她很少叫他爸,以前叫「江先生」,後來改口叫「爸」,但每次叫都覺得不太順口。
她不確定是因為不習慣,還是因為她在心裡還沒有完全接受這個人。
江鶴亭聽到這聲「爸」,眼睛亮了一下。
「汐汐,你跟你媽年輕的時候真像。」他說,然後頓了頓,皺了皺眉,「你媽去哪兒了?今天怎麼沒看到她?」
管汐的心猛地揪了一下。她看了江若初一眼,江若初站在不遠處,眼眶微紅,朝她微微搖了搖頭。
「媽出去了。」管汐說,聲音儘量平穩,「辦點事,晚上回來。」
江鶴亭點了點頭,靠在藤椅上,閉上了眼睛。
「那你陪我坐一會兒。」
管汐坐在他旁邊,看著他的側臉。
陽光照在他花白的頭髮上,像鍍了一層金。
他閉著眼睛的時候,皺紋沒有那麼深了,表情也沒有那麼嚴肅了,看起來像一個普通的、有點累了的老人。
管汐想起第一次見到他的時候,他站在書房裡,穿著一件深色的外套,身姿挺拔,目光犀利。

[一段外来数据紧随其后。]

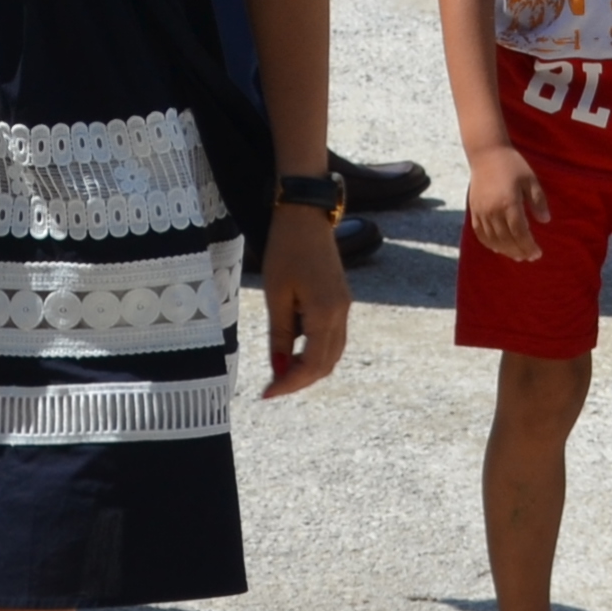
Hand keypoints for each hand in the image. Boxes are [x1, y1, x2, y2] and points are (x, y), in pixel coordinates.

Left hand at [262, 203, 351, 396]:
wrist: (306, 216)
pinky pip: (333, 337)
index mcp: (325, 313)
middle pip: (326, 364)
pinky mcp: (342, 299)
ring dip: (308, 368)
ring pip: (333, 353)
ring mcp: (345, 306)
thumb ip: (280, 335)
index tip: (266, 394)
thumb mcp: (276, 295)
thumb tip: (279, 368)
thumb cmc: (286, 251)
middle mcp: (341, 313)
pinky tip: (293, 350)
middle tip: (271, 387)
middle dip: (299, 380)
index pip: (311, 364)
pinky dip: (315, 352)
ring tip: (280, 371)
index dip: (289, 384)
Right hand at [465, 143, 546, 260]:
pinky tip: (498, 248)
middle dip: (519, 251)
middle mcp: (493, 211)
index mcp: (509, 204)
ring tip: (517, 256)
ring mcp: (481, 212)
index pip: (519, 233)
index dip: (528, 246)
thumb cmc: (512, 165)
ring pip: (493, 240)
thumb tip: (545, 221)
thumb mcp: (531, 180)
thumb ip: (538, 201)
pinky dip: (490, 244)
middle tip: (530, 257)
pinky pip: (480, 233)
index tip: (538, 253)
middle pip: (506, 240)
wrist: (486, 154)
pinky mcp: (473, 211)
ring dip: (506, 251)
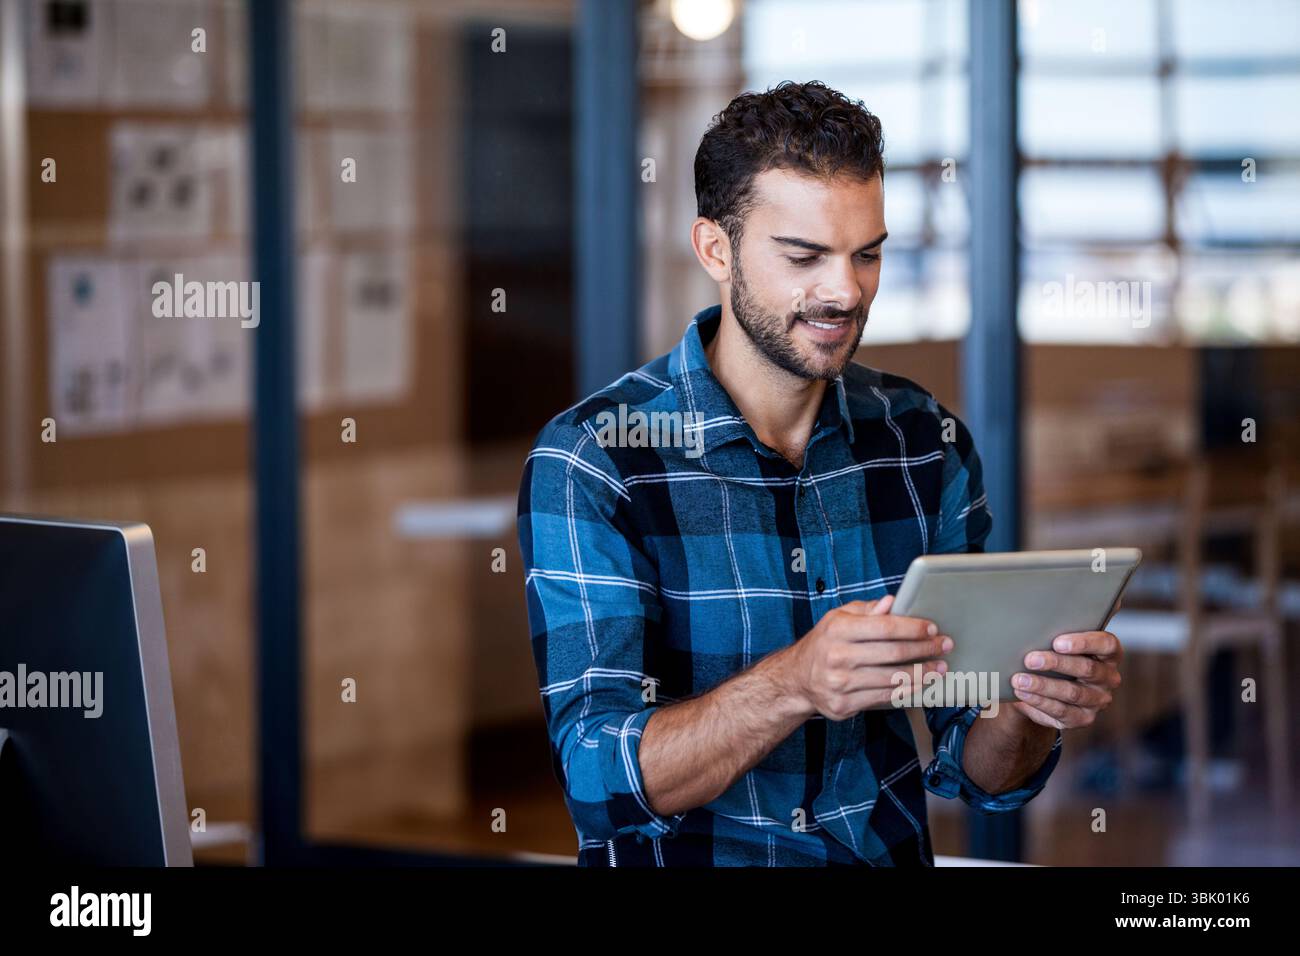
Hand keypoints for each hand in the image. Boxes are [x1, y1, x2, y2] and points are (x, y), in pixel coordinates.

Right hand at [779, 594, 952, 720]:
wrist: (797, 679)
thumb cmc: (824, 643)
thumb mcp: (838, 619)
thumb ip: (867, 611)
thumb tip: (892, 602)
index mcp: (837, 630)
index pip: (884, 627)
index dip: (912, 628)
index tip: (932, 629)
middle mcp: (837, 656)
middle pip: (893, 654)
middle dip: (925, 650)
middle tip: (945, 646)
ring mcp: (840, 684)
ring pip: (893, 679)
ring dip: (922, 674)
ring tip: (940, 668)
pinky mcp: (844, 705)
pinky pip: (884, 698)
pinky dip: (906, 691)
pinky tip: (920, 684)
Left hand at [1010, 622, 1122, 730]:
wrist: (1045, 684)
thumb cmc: (1055, 651)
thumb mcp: (1063, 634)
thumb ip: (1073, 615)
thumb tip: (1084, 593)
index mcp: (1109, 653)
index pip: (1107, 645)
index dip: (1084, 642)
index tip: (1058, 641)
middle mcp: (1108, 677)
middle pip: (1087, 669)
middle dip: (1056, 663)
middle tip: (1029, 659)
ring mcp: (1097, 700)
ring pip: (1072, 693)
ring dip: (1043, 686)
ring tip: (1019, 680)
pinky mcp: (1083, 718)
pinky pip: (1062, 712)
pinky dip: (1039, 702)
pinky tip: (1022, 695)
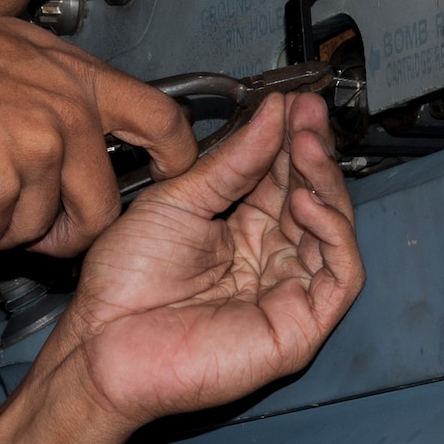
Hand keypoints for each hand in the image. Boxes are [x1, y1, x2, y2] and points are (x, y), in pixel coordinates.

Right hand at [0, 3, 195, 255]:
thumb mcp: (8, 48)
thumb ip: (54, 86)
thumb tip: (81, 125)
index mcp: (74, 73)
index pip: (161, 120)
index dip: (175, 159)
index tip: (171, 177)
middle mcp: (67, 110)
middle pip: (103, 205)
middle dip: (65, 230)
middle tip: (25, 221)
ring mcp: (36, 150)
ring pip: (41, 228)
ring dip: (0, 224)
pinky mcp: (0, 188)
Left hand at [50, 92, 362, 426]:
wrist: (103, 341)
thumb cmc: (125, 282)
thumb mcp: (178, 201)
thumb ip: (231, 164)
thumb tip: (273, 116)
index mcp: (241, 231)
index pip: (283, 178)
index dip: (291, 139)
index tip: (295, 102)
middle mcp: (270, 259)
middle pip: (313, 199)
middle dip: (313, 153)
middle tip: (308, 115)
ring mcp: (287, 293)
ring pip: (333, 232)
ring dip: (325, 184)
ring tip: (305, 147)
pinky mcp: (299, 327)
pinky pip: (340, 278)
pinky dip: (333, 235)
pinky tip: (307, 200)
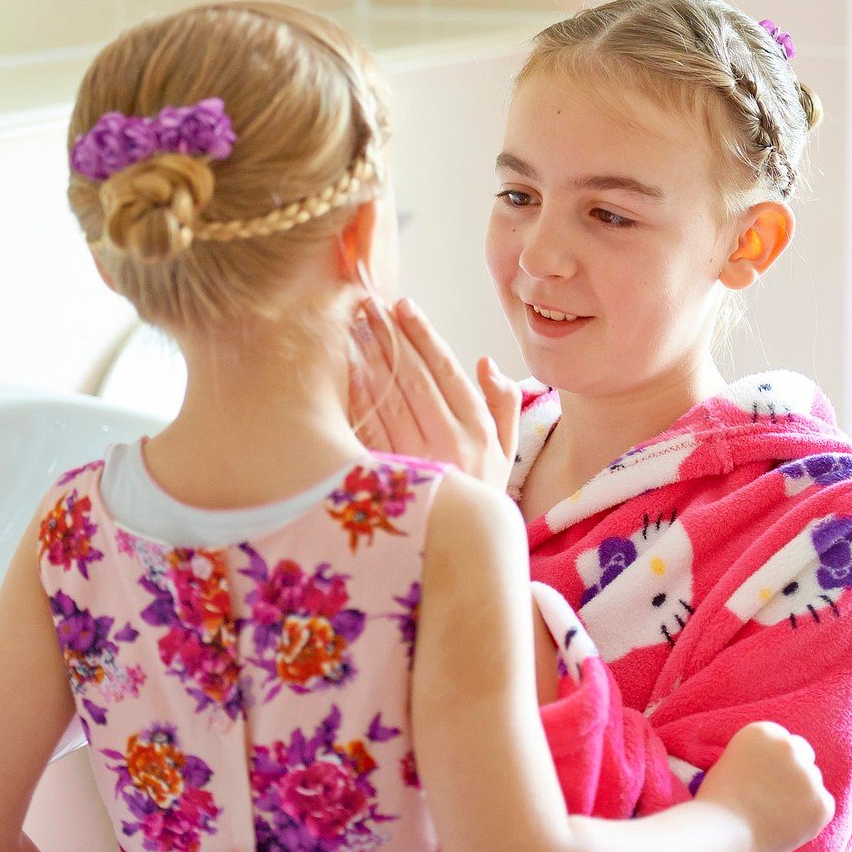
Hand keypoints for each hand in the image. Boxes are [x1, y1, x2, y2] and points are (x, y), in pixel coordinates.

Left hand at [349, 296, 520, 490]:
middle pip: (414, 377)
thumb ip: (504, 404)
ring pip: (389, 398)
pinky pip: (369, 429)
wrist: (462, 547)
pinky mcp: (390, 477)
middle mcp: (449, 441)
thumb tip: (485, 363)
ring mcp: (418, 460)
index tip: (403, 305)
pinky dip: (357, 398)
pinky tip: (344, 372)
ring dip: (369, 358)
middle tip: (368, 303)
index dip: (424, 335)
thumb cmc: (481, 491)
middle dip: (390, 335)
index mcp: (478, 429)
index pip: (447, 370)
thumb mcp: (507, 451)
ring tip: (353, 326)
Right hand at [696, 721, 834, 851]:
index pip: (783, 740)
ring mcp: (807, 774)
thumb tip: (777, 764)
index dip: (776, 760)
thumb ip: (759, 756)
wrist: (724, 832)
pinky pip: (823, 805)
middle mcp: (788, 746)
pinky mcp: (821, 802)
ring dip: (802, 793)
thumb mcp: (734, 761)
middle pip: (803, 753)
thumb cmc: (720, 801)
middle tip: (779, 794)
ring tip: (777, 813)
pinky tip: (788, 823)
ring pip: (813, 781)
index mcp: (763, 731)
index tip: (768, 776)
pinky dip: (811, 815)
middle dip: (794, 770)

那時候她覺得這個人是不可接近的,像一座山,遠遠地看著你,但不會讓你靠近。
現在這座山矮了,軟了,開始忘記了。忘記了自己是誰,忘記了身邊的人是誰,只記得那些很久很久以前的事。
管汐伸出手,握住了他的手。
江鶴亭沒有睜眼,但他的手指微微收攏了一下,握住了她的手。
「汐汐。」
「嗯。」
「你媽年輕的時候,最愛穿一條碎花裙子。藍色的,像海的顏色。」
他的聲音很輕,輕到像是在跟一個很遠的人說話,「我每次看到她穿那條裙子,就覺得天特別藍,風特別暖。」
管汐的眼淚掉了下來。
「爸。」
「嗯。」
「你會好起來的。」
江鶴亭睜開眼睛,看著她,笑了一下。